CENTERSTAGE's A Little Night Music

CENTERSTAGE has assembled a cast and crew of Broadway veterans for its production of A Little Night Music. Do they live up to their résumés? Well, some of them, but not necessarily the ones you expect.

A Little Night Music (Music & Lyrics by Stephen Sondheim, book by Hugh Wheeler) is part operetta, part sex farce. It takes place in Sweden during the midsummer, a time when the sun never completely sets, giving everything a dusky, glowing atmosphere (here provided by lighting designer Robert Wierzel).

Fredrik Egerman has been married for eleven months to the very young Anne. Anne also happens to be a virgin. Yes, that’s right. Fredrik finds her equally enchanting and frustrating. Fredrik has a son from a previous marriage, Henrik, who is secretly in love with Anne.

Fredrik’s frustration leads him to pay a visit to Desirée Armfeldt, a former lover. She is currently romantically entwined with Count Carl-Magnus Malcolm. His wife, Countess Charlotte Malcolm, is well aware of her husband’s affairs, yet loves him anyways. The first act sets up all these plot strings. The second act brings them together as the characters all meet up for a weekend in the country at the estate of Desirée’s mother, Madame Armfeldt.

Mark Lamos’s direction is at times a little heavy handed. He begins the evening with a montage of sorts were the audience is introduced to the characters. He employed the same device in his recent Lincoln Center production of Cymbeline. Both times it made me feel like he was afraid the audience wouldn’t be able to keep up.

It should be noted that I attended the very first night where the performers had an audience, so I’m sure that some of them in another week will settle into their roles a bit more, and the piece will improve. On final dress, there were three stand-outs in the cast.

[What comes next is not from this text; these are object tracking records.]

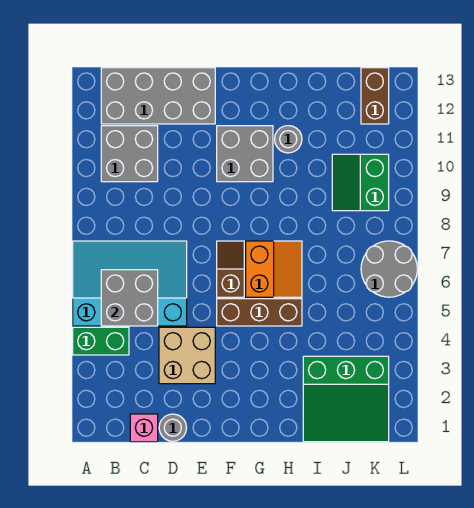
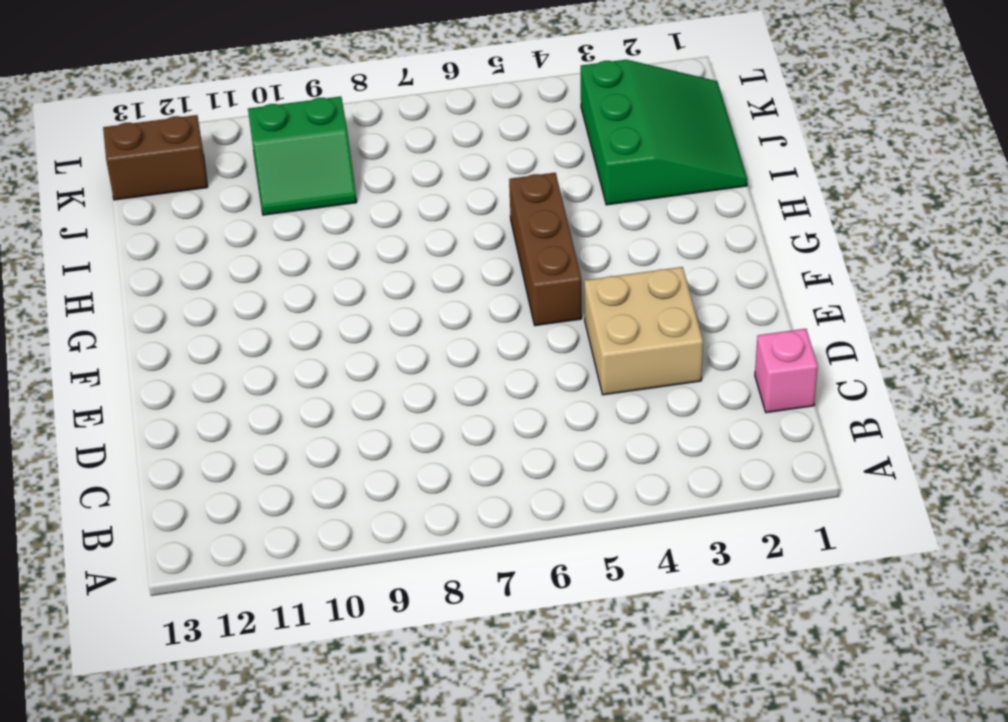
none -> green brick A4:B4 level 1
none -> cyan slope A5:D7 level 1 top 5
none -> grey brick B10:C11 level 1

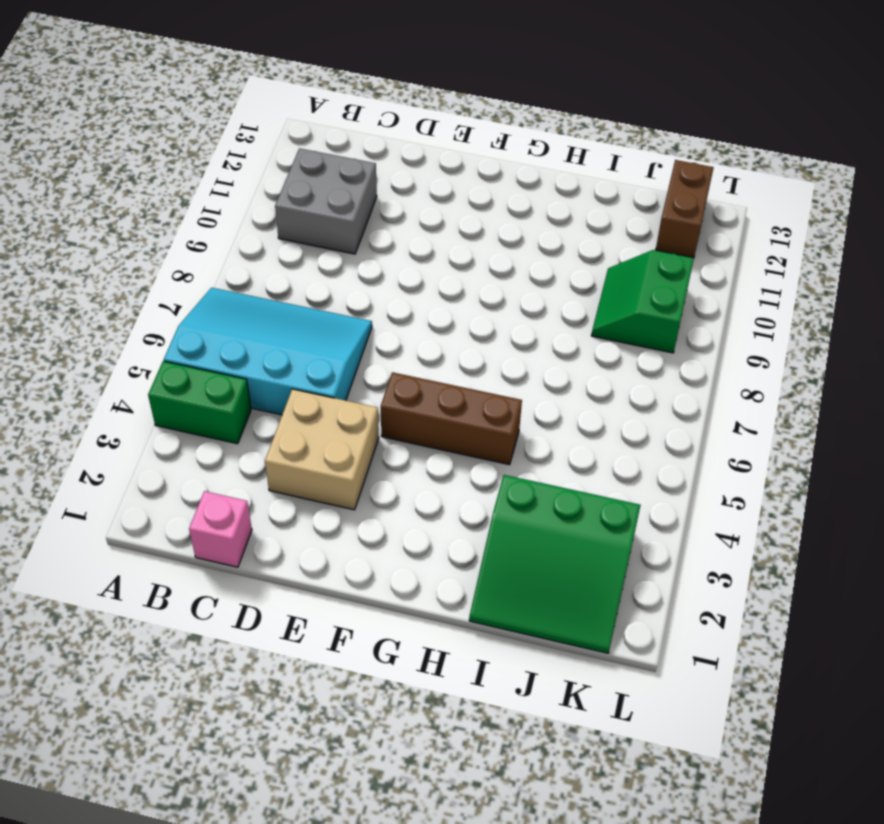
none -> grey brick B12:E13 level 1
none -> grey round brick D1 level 1
none -> brown slope F6:F7 level 1 top 6

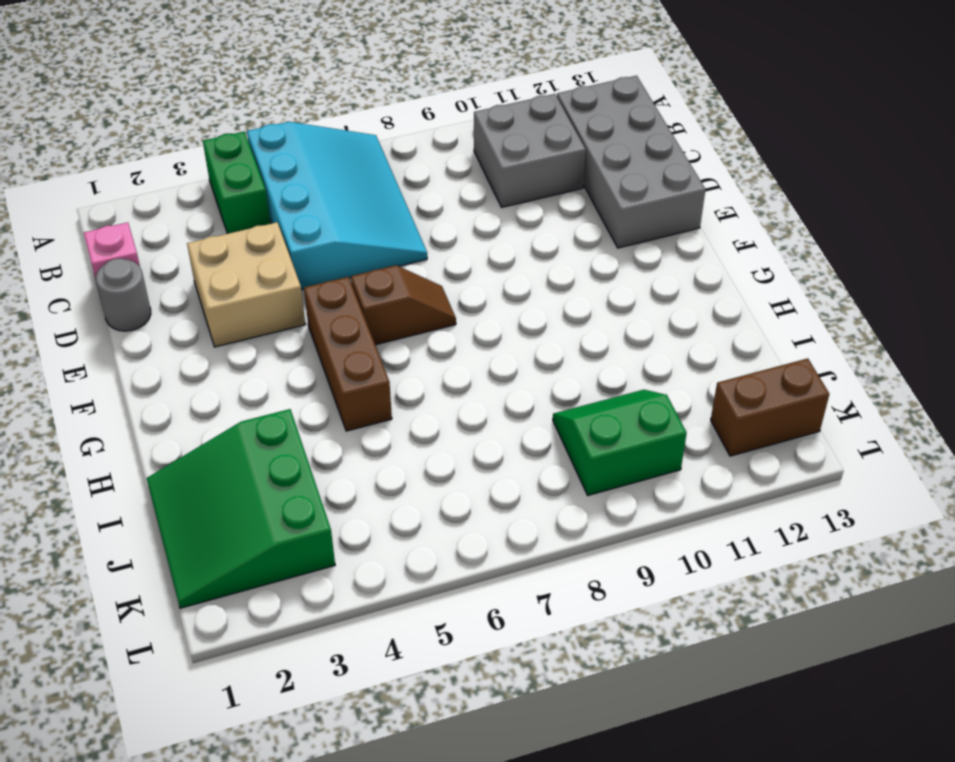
none -> grey brick F10:G11 level 1
none -> orange slope G6:H7 level 1 top G
none -> grey round brick H11 level 1

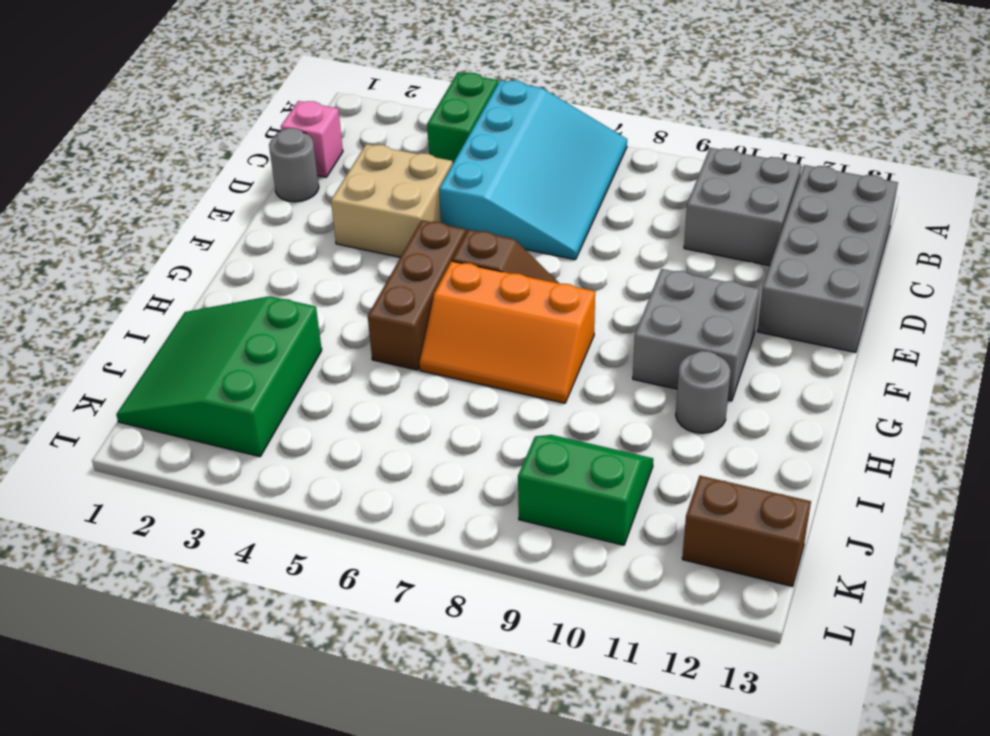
orange slope G6:H8 level 1 top G -> orange slope G6:H7 level 1 top G
none -> grey round brick K6:L7 level 1
none -> grey brick B5:C6 level 2

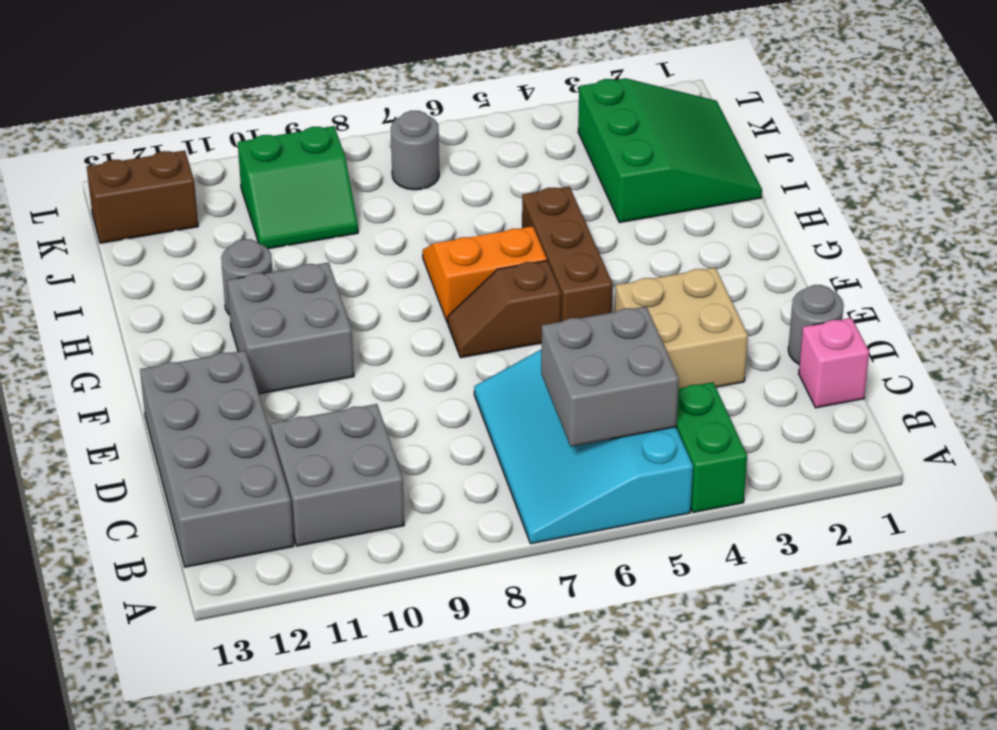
grey round brick K7 level 1 -> grey round brick K6:L7 level 1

Sarah Uriarte Berry plays the earthy, flirty maid Petra. Petra tells the audience her life philosophy in the song “The Miller’s Son.” She sings of all the fun she longs to have before she has to be trapped in a marriage forever. Berry’s performance of the song is excellent and remarkably clear. It is a delightful number, and even more delightful when you can understand every word.

Kate Baldwin gets the most bang for her buck in the role of Charlotte. This role is a gift to an actor, and when well-played can downright steal the show. Baldwin doesn’t quite manage that, but she does dominate her scenes, and her dry, sarcastic delivery is perfectly timed. I did find the pain of the character to be less convincing, however.

Part of that is because Maxwell Caulfield didn’t really work for me as the Count, so I had a hard time believing his wife was truly in love with him. I didn’t find him physically dominating, and his bravado felt a little forced. I also think the actor played the character’s ridiculousness a bit too much.

My favorite was Josh Young as Henrik, which is not a part you expect to be impressed by. Young plays Henrik with appropriate youthful awkwardness and aggravation at not being taken seriously. Often the audience doesn’t take this role seriously, but Young prevents that from happening. He remembers that Henrik has inner turmoil, but also inner passion, and this comes out thanks to Young’s strong singing voice. His “Later” is beautiful, and it makes you wish the character had more to sing in the second act.

Barbara Walsh was disappointing as Desirée. She never manages to sparkle, and doesn’t seem to have quite found her footing in the role yet. She is not helped by her costumes, designed by Candice Donnelly. The other women look gorgeous in their gowns, but Walsh’s are strangely unflattering.

Stephen Bogardus does well as Fredrik. Julia Osbourne plays Anne as you would expect, though I found her voice to be a little shrill at times. The liebeslieder quintet (Whit Baldwin, Jacque Carnahan, Amy Justman, Alison Mahoney, and Joe Paparella) sing nicely, especially in the song “Remember.”

I rate the production at 3 stars, but feel it has the potential to rise to 4 stars once it actually opens, and the actors are a little more settled in their roles.